Teks Bacaan:
------------------------------
Sejarah Pajak Konsumsi di Indonesia, dari PPb hingga PPN
Tahun 2024 akan menjadi tahun terakhir pemberlakuan tarif Pajak Pertambahan Nilai atau PPN sebesar 11%, karena mulai tahun depan tarifnya akan naik menjadi 12%. Kenaikan tarif ini telah diatur dalam Pasal 7 Ayat (1) huruf b UU PPN sebagaimana telah diubah terakhir kali dengan UU Nomor 7 tahun 2021 tentang Harmonisasi Peraturan Perpajakan atau UU HPP.
Namun, kenaikan tarif bisa saja ditunda bila ada intervensi dari pemerintah. Perihal penundaan ini, diatur dalam Pasal 7 Ayat (3) UU PPN, yang menyebutkan tarif dapat diubah menjadi paling rendah 5% dan paling tinggi sebesar 15%.
"Berdasarkan pertimbangan perkembangan ekonomi dan/atau peningkatan kebutuhan dana untuk pembangunan, tarif PPN dapat diubah menjadi paling rendah 5% dan paling tinggi 15%," bunyi ayat penjelas Pasal 7 ayat (3) UU PPN.
Seperti diketahui, PPN merupakan pungutan yang dikenakan ada setiap transaksi jual beli barang dan jasa di wilayah Indonesia. Pemungutannya dikenakan pada wajib pajak orang pribadi, badan usaha dan pemerintah. Ini merupakan jenis pajak tidak langsung, serta bersifat objektif dan non kumulatif.
------------------------------
Catatan yang Diberikan:

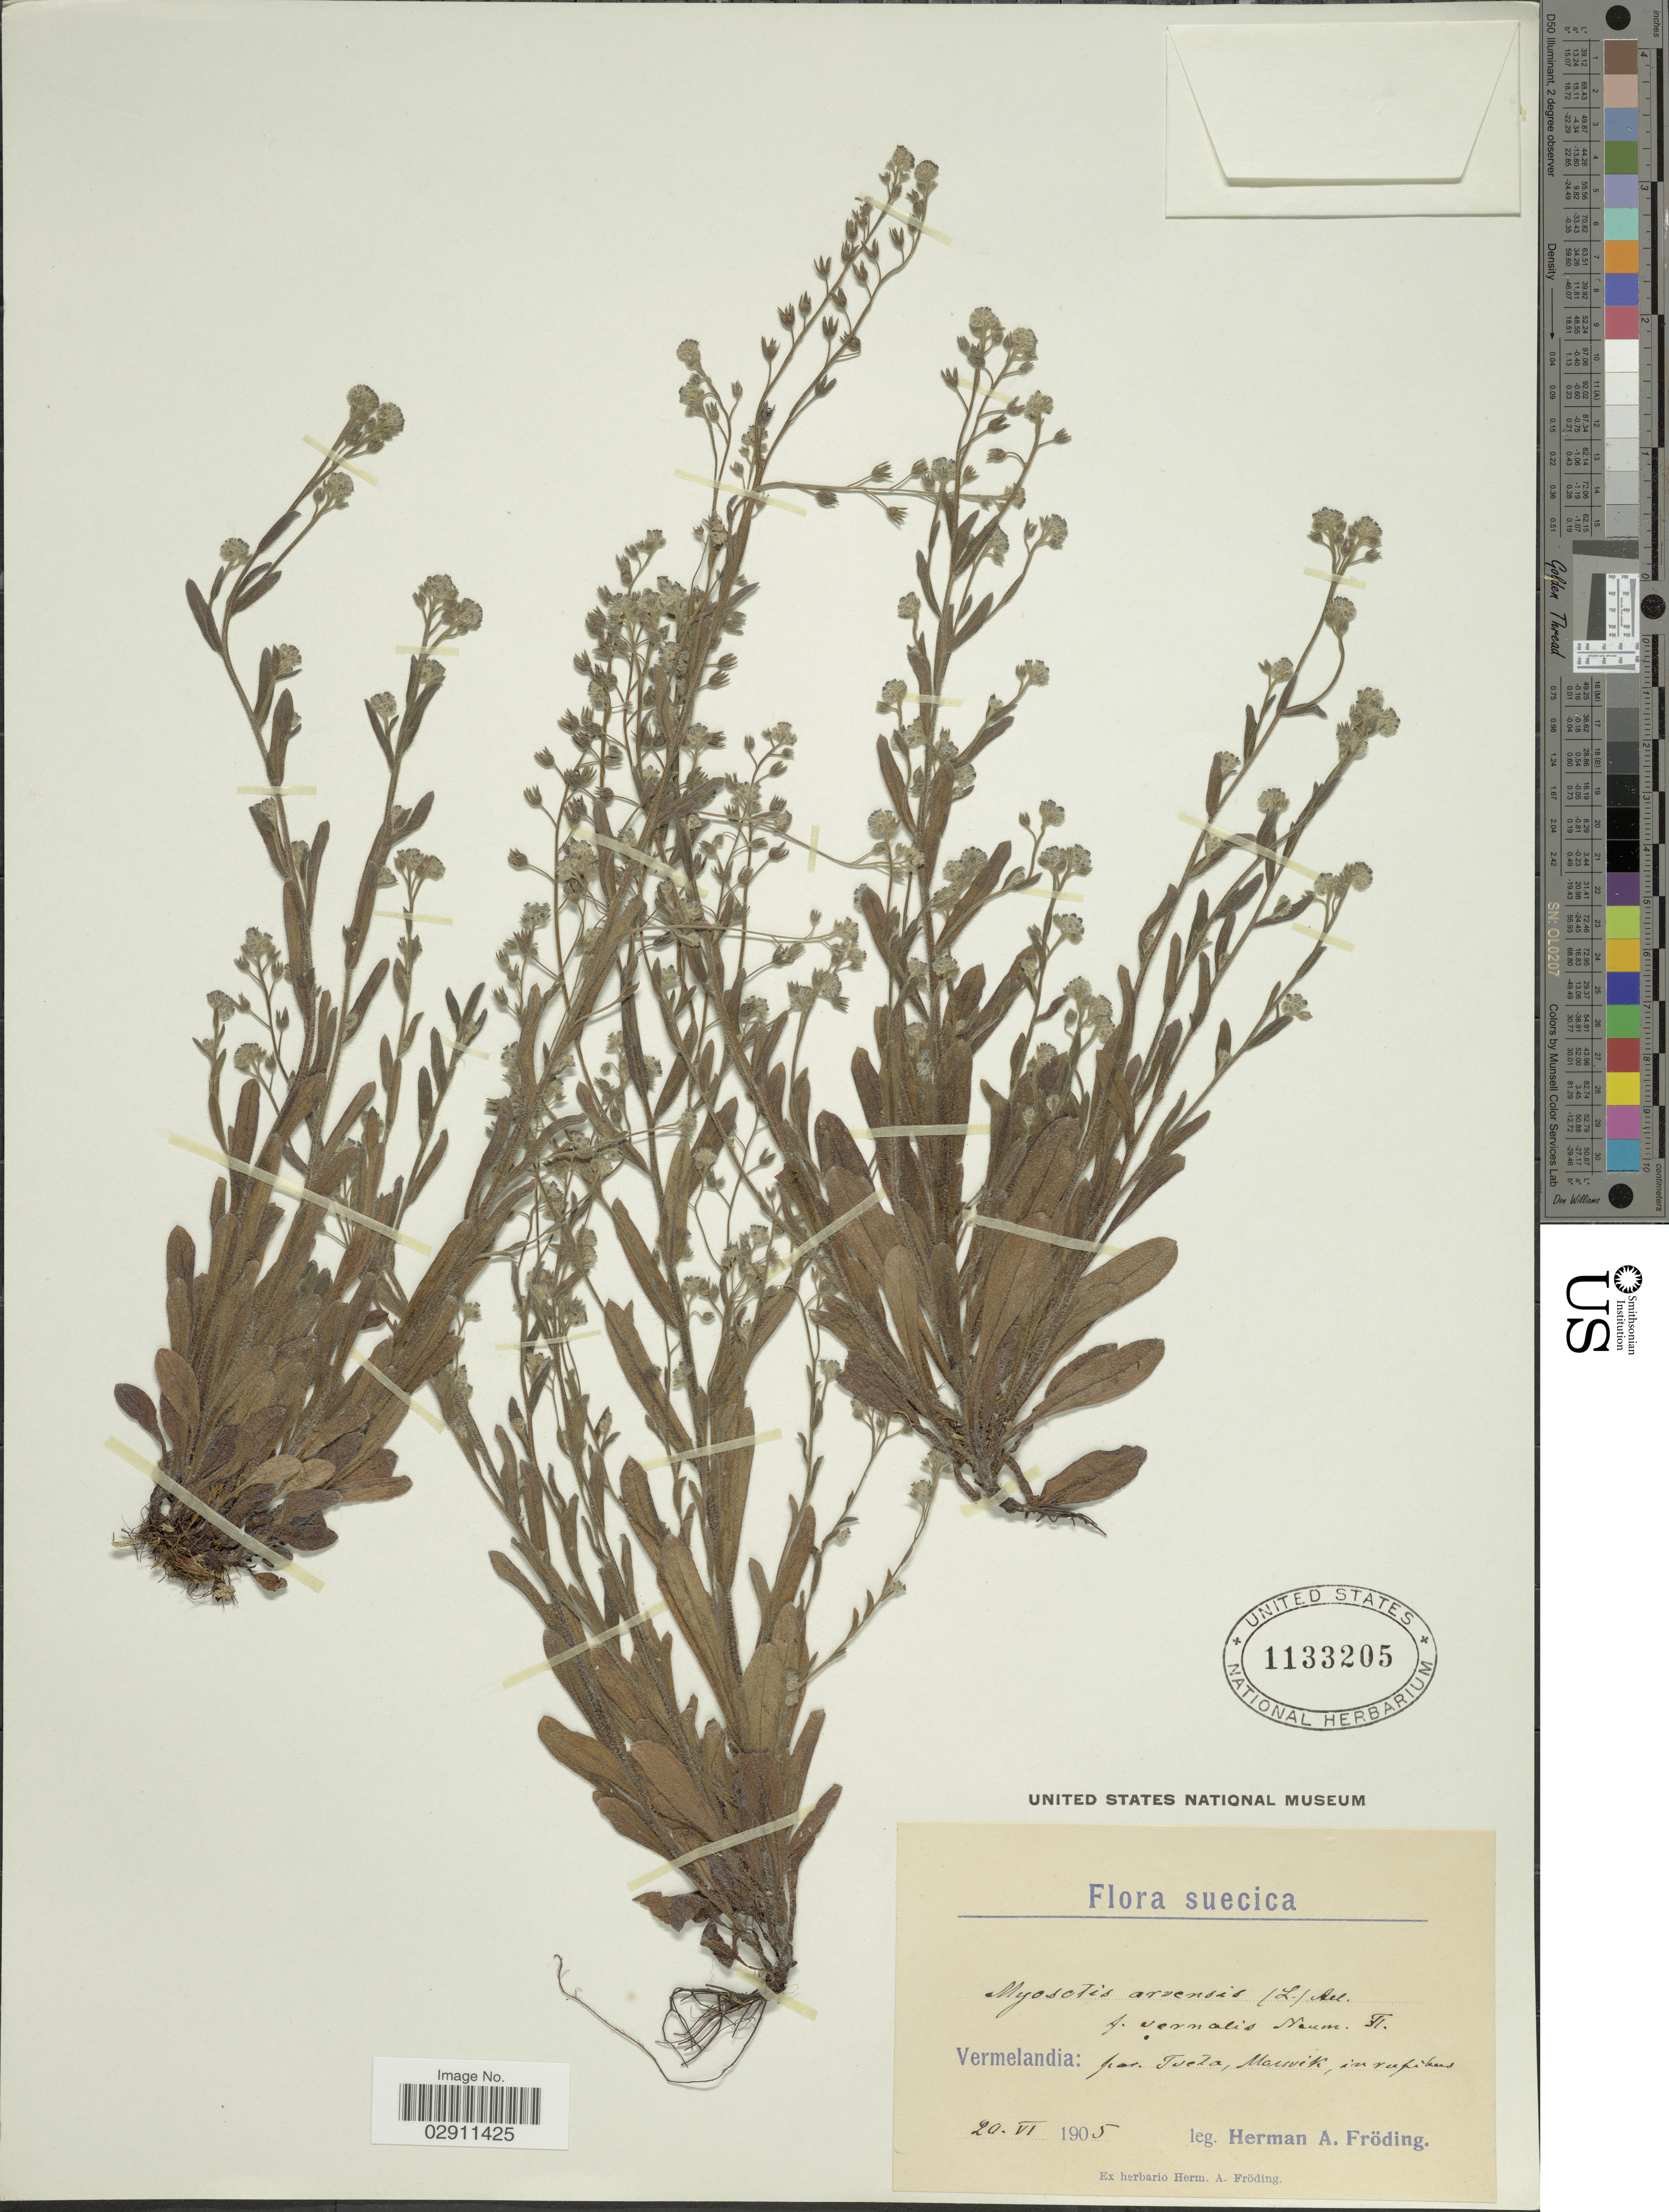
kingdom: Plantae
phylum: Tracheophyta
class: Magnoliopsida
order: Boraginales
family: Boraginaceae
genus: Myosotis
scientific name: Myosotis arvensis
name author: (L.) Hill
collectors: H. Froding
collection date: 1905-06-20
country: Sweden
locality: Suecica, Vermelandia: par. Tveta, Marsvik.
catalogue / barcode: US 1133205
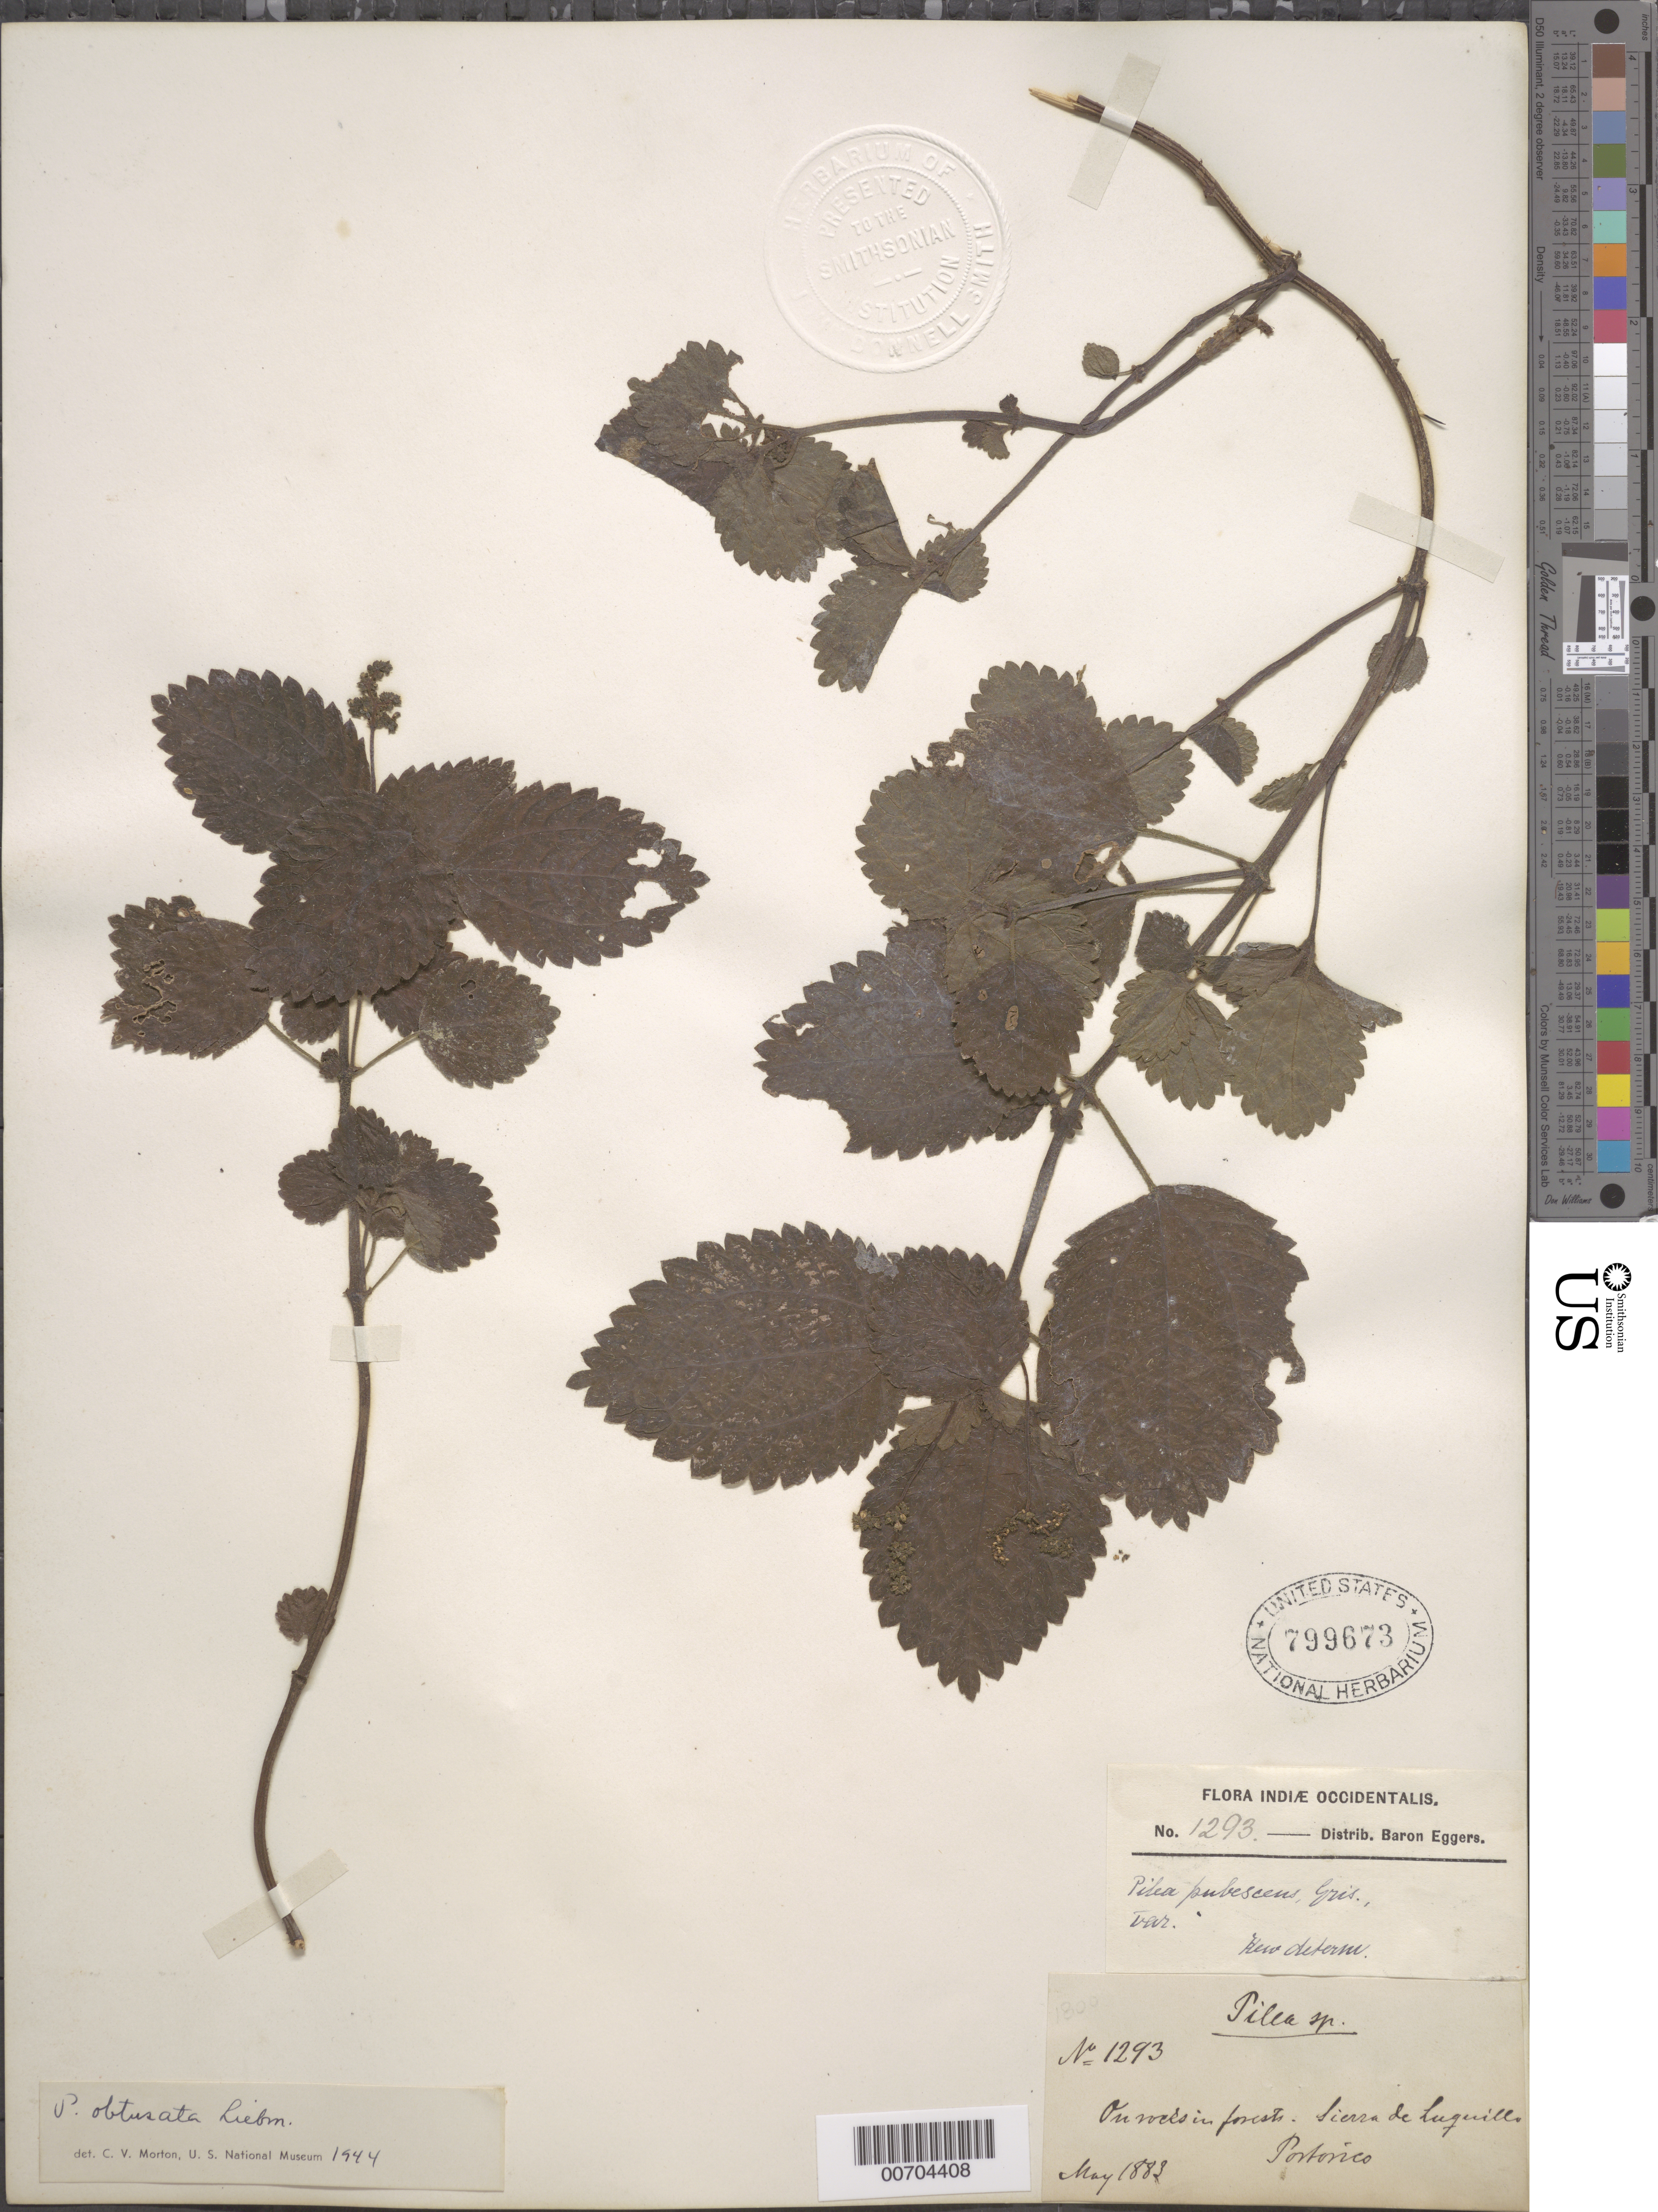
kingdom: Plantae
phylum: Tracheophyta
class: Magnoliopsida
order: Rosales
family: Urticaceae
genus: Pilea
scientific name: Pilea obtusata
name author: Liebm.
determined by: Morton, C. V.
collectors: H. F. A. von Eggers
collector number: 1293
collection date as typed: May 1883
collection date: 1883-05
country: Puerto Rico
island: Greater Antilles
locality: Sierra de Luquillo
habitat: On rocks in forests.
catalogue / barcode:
------------------------------
Tugas Anda:
**a.** Menurut bacaan tentang PPN, atas pertimbangan apa tarif PPN dapat diubah, dan dalam batas berapa? Jawab dalam satu sampai tiga kalimat.
**b.** Jawab pertanyaan berikut berdasarkan bacaan tentang PPN.
(i) Tarif PPN naik menjadi berapa persen mulai tahun depan?
(ii) Pasal dan ayat mana dalam UU PPN yang mengatur penundaan kenaikan tarif?
(iii) Pemungutan PPN dikenakan pada siapa saja?
Catatan-catatan di atas tidak berhubungan dengan bacaan tentang PPN.

Jawaban Tugas:
**a.** Tarif PPN dapat diubah berdasarkan pertimbangan perkembangan ekonomi dan/atau peningkatan kebutuhan dana untuk pembangunan. Perubahan itu diatur dalam Pasal 7 ayat (3) UU PPN, dengan tarif paling rendah 5% dan paling tinggi 15%.

**b.**
(i) 12%.
(ii) Pasal 7 Ayat (3) UU PPN.
(iii) Wajib pajak orang pribadi, badan usaha, dan pemerintah.